To solve simultaneous algebraic equations, the IT Solver uses a multi-equation form of the Newton-Raphson method (slightly modified to optimize step sizes). To solve for a single equation of the form
f(x) = 0,
the Newton-Raphson method uses a first-order Taylor series approximation of f(x) about the point xi:
f(xi + 1) = f(xi) + (xi + 1 - x)f'(xi).
The series expansion is then solved for f(x)=0:
xi + 1 = xi - f(xi)/f'(xi).
As the subscripts i and i +1 imply, the procedure is iterative. After each new guess for x is calculated, the function, f, and its derivative, f ', are reevaluated, and a new guess for x is calculated. The multi-equation form of the Newton-Raphson method works similarly, except that the Taylor series expansion must be in terms of each independent variable. The assembled matrix of partial derivatives of each equation (in the form f(x) = 0), with respect to each independent variable, is called the Jacobian. If the vector of independent variables at the current and previous iterations are {xi + 1} and {xi}, the Jacobian matrix evaluated at {xi} is [Ji], and the vector of equations evaluated at {xi} is {fi}, the equation
[Ji]{xi + 1} = [Ji]{xi} - {fi}
can be solved for {xi + 1}. Again, the procedure iterates until the solution has converged. Convergence is measured by evaluating the norm (calculated as the root-mean square) of the residuals of the equations. At the exact solution, the residual will be zero. The section on convergence criteria further explains how the Solver determines whether a solution has converged and how to control convergence criteria.

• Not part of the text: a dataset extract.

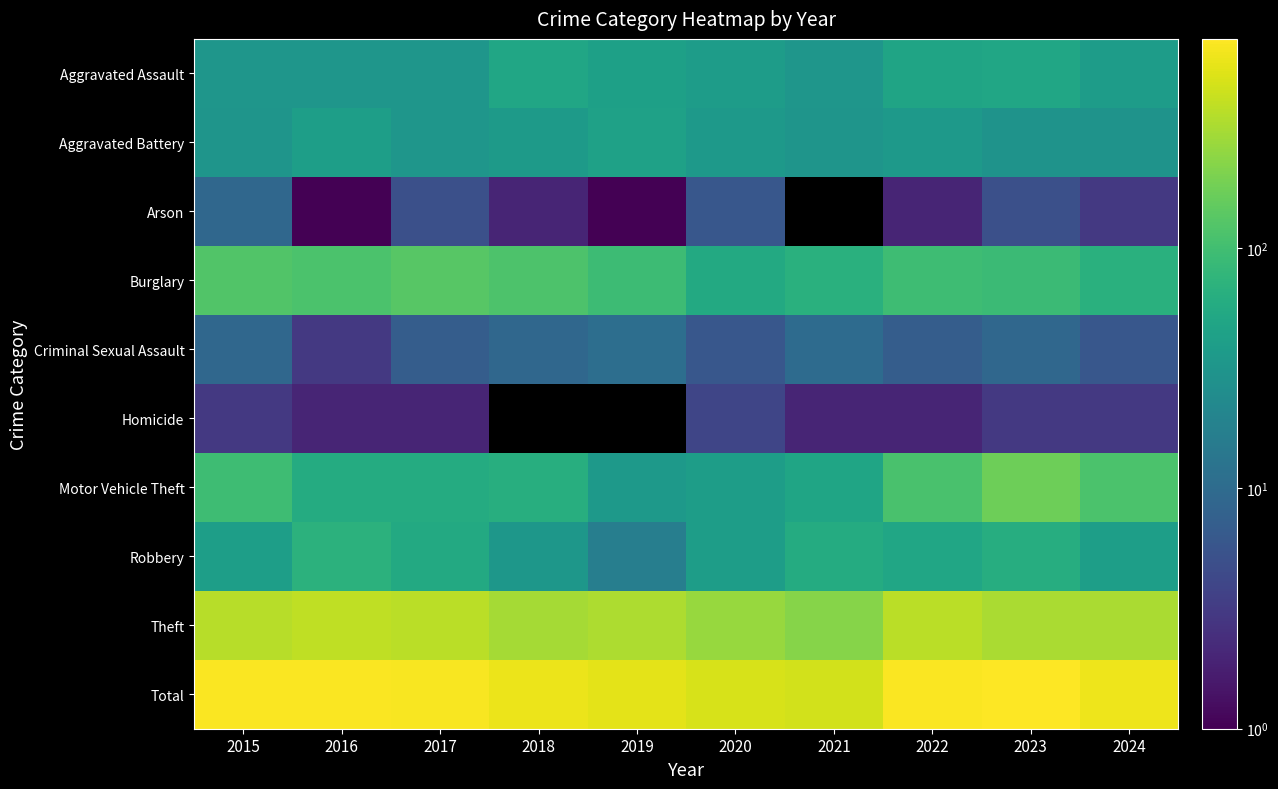

Which category has the lowest value across all series?

2016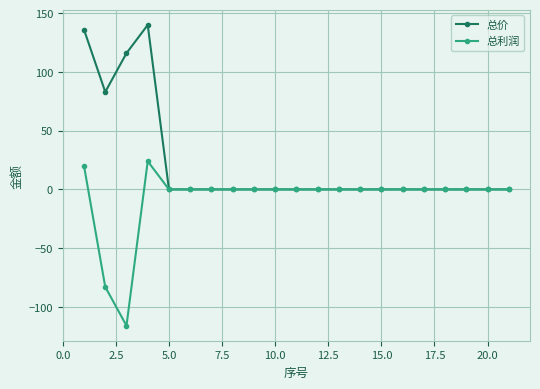

List the series in order of their overall mean, highest first.

总价, 总利润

The partial derivatives in the Jacobian are calculated numerically. Calculating the partial derivatives symbolically might aid in convergence of the solution, but there would be a substantial penalty in terms of computational effort to determine the derivatives, and the accuracy of the final solution would be nearly indistinguishable from the solution calculated using the numerical estimate of the Jacobian. In addition, calculating analytical derivatives of tabular data, such as property functions, is impossible.
Because the engine is an iterative solver, Initial Guesses for the variables are required. For simple problems, "1" can often be used for all of the initial guesses. For more complex problems, however, the user may have to provide more accurate estimates of the variable values.